But, the recent ultra-structural studies have clearly demonstrated that the two structures are quite different. Zygospores are the structures enclosed within the wall of zygosporangium; each zygosporangium containing a single zygospore.
Some pathogens and diseases caused by them are the followings:
i. Rhizopus stolonifer – Soft rot of fruits and vegetables
ii. Mucor recemosus – Storage rots of a variety of fruits and vegetables
iii. Choanephora cucurbitarum – Soft rot of flowers and fruits of cucurbits
III. Phylum – Ascomycota:
“Sexual spores, called ascospores, are produced inside (endogenously) within sac-like structures referred to as asci (sing, ascus) after karyogamy and meiosis.”

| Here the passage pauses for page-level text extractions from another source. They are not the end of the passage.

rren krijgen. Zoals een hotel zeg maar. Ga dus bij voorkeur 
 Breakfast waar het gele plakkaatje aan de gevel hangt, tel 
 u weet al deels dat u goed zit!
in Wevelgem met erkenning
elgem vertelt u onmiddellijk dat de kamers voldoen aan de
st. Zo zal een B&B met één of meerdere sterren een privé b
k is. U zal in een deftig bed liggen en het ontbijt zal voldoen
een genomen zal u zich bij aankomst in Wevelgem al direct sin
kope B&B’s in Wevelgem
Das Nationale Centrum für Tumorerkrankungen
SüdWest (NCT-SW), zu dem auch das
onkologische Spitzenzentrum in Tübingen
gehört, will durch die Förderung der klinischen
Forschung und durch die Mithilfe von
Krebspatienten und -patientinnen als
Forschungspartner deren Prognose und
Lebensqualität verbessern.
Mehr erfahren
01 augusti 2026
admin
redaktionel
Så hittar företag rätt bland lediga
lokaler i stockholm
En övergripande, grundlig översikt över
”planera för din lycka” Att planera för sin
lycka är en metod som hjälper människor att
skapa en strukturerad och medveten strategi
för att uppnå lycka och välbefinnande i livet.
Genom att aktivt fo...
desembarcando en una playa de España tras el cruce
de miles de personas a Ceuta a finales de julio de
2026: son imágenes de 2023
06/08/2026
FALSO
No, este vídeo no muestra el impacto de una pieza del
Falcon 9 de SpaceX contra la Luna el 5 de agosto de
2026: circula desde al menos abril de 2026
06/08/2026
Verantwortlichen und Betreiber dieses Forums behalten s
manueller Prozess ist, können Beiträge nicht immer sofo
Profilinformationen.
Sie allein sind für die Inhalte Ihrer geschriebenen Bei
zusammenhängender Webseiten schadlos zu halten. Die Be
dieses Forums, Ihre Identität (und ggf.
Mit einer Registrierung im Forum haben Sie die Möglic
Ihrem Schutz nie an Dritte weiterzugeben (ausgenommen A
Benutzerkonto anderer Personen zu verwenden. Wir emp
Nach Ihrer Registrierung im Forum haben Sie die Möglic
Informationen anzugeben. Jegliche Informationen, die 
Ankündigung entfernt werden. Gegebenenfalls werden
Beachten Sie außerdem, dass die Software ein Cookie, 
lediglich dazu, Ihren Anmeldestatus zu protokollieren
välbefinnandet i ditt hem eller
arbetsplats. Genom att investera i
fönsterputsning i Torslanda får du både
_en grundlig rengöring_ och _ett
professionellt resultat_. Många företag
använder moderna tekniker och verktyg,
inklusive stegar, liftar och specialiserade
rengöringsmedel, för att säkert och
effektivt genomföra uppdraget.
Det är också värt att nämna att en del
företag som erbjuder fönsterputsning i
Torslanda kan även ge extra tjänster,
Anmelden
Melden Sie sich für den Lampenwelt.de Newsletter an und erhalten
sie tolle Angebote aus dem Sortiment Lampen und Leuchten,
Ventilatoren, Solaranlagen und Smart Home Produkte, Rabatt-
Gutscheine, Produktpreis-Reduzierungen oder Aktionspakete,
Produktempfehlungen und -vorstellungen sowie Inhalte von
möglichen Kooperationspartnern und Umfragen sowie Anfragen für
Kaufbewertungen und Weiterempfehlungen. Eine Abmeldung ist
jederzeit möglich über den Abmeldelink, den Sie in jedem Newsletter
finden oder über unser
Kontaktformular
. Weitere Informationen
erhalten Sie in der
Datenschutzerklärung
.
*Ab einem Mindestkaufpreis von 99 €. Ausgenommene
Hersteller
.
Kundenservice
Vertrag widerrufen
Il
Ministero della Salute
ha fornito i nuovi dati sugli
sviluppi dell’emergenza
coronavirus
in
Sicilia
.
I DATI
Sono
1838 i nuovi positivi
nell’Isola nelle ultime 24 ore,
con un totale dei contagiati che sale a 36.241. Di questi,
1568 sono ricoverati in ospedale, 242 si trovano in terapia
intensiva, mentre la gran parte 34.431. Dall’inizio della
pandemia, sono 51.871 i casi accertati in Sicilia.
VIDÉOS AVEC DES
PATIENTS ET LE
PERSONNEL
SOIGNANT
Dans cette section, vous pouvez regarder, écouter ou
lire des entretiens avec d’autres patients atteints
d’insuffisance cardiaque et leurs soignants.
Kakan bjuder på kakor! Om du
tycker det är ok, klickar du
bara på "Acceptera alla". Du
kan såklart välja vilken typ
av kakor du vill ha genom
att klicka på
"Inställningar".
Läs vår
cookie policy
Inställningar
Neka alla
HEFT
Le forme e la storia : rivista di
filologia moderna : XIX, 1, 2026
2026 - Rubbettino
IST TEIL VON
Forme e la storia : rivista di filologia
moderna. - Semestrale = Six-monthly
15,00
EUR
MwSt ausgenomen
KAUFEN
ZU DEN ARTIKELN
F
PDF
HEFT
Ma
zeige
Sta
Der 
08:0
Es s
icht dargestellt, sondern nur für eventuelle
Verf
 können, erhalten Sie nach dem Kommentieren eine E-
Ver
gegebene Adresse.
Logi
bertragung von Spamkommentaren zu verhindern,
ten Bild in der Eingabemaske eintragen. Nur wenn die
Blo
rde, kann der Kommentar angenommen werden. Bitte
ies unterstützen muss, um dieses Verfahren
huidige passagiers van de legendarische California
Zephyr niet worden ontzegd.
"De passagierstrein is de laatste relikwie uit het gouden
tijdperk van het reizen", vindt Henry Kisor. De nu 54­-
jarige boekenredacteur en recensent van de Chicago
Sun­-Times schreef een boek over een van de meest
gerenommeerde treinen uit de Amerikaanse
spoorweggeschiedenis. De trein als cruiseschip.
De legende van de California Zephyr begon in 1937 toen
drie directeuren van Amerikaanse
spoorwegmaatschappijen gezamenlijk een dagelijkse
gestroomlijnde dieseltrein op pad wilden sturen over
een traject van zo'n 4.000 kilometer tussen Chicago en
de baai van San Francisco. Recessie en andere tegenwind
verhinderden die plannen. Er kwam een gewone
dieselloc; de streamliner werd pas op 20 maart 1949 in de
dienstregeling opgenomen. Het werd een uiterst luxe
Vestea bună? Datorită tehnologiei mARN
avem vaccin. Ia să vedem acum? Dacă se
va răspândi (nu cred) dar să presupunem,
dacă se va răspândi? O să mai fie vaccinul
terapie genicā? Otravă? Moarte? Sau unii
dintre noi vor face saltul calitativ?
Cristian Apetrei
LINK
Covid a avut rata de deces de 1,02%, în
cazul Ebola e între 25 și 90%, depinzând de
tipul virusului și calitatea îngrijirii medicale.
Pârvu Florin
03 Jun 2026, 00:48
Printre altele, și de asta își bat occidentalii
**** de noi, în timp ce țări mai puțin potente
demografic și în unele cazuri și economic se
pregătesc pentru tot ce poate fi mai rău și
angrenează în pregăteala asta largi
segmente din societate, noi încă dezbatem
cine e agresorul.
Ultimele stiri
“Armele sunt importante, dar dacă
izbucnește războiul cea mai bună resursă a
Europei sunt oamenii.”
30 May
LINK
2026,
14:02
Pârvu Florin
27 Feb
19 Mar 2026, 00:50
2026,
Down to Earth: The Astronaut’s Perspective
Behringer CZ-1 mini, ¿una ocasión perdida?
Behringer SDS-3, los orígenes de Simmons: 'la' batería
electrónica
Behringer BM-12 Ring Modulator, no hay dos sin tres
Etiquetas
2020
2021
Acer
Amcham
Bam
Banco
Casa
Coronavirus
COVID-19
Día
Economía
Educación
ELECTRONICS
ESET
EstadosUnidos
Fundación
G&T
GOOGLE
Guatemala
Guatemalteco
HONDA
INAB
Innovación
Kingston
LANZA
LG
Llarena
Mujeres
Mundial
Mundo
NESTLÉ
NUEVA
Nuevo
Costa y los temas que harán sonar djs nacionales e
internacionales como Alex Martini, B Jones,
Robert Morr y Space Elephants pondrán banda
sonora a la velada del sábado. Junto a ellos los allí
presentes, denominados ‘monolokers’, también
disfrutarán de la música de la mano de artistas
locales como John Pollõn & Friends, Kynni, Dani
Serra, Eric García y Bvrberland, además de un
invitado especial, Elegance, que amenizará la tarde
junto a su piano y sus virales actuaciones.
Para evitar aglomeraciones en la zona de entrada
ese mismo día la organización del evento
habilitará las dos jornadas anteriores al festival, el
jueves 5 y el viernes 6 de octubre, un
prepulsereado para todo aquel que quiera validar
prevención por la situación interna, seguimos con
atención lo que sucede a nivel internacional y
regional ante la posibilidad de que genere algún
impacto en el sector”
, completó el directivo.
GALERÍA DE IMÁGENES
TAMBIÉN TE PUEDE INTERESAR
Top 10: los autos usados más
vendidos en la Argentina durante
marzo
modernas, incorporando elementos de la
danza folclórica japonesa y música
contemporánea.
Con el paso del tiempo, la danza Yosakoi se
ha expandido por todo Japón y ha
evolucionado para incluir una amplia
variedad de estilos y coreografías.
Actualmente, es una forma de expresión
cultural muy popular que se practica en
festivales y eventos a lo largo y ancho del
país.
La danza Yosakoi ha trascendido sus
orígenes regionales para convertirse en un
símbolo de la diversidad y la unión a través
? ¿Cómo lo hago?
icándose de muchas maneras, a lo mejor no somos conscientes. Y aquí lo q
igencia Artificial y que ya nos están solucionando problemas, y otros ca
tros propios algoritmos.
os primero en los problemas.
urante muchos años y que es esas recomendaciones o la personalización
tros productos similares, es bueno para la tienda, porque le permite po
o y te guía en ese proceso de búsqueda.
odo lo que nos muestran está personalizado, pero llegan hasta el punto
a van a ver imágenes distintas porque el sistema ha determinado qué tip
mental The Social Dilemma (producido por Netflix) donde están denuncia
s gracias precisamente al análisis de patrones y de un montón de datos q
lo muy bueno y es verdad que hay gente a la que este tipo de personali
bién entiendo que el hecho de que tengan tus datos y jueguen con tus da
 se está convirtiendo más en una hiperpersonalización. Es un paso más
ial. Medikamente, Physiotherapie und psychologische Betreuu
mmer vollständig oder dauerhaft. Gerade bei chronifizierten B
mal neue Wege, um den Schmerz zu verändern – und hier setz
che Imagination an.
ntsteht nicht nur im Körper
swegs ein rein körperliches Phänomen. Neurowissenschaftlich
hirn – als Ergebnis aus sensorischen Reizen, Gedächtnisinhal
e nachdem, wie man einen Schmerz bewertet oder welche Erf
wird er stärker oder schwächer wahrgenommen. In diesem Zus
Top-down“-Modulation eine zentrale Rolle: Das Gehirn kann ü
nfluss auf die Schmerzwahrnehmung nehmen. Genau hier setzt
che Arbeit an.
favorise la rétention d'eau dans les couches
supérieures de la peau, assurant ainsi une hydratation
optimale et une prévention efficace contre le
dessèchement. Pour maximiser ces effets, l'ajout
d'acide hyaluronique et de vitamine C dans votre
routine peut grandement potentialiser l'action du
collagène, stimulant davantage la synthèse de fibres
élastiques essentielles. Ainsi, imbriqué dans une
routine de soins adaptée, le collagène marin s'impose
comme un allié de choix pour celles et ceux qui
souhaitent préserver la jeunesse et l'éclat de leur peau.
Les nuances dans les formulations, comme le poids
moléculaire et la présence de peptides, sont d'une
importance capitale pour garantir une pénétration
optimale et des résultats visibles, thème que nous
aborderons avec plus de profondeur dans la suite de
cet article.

No class is assigned to phylum Ascomycota; Order is the highest taxon. Hawksworth et al. (1945) have recognized 46 orders which are arranged in alphabetical sequence due to lack of reliable data regarding their phylogenetic relationship and evolution. The orders are based on the development of ascomata (the fruiting bodies), and especially the structure and method of discharge of the asci.
The vegetative body (thallus) of plant pathogenic ascomycetes consists of septate, well- developed, slender or stout, and profusely branched mycelium. Most of the ascomycetes have a sexual stage (teleomorph) and an asexual stage (anamorph).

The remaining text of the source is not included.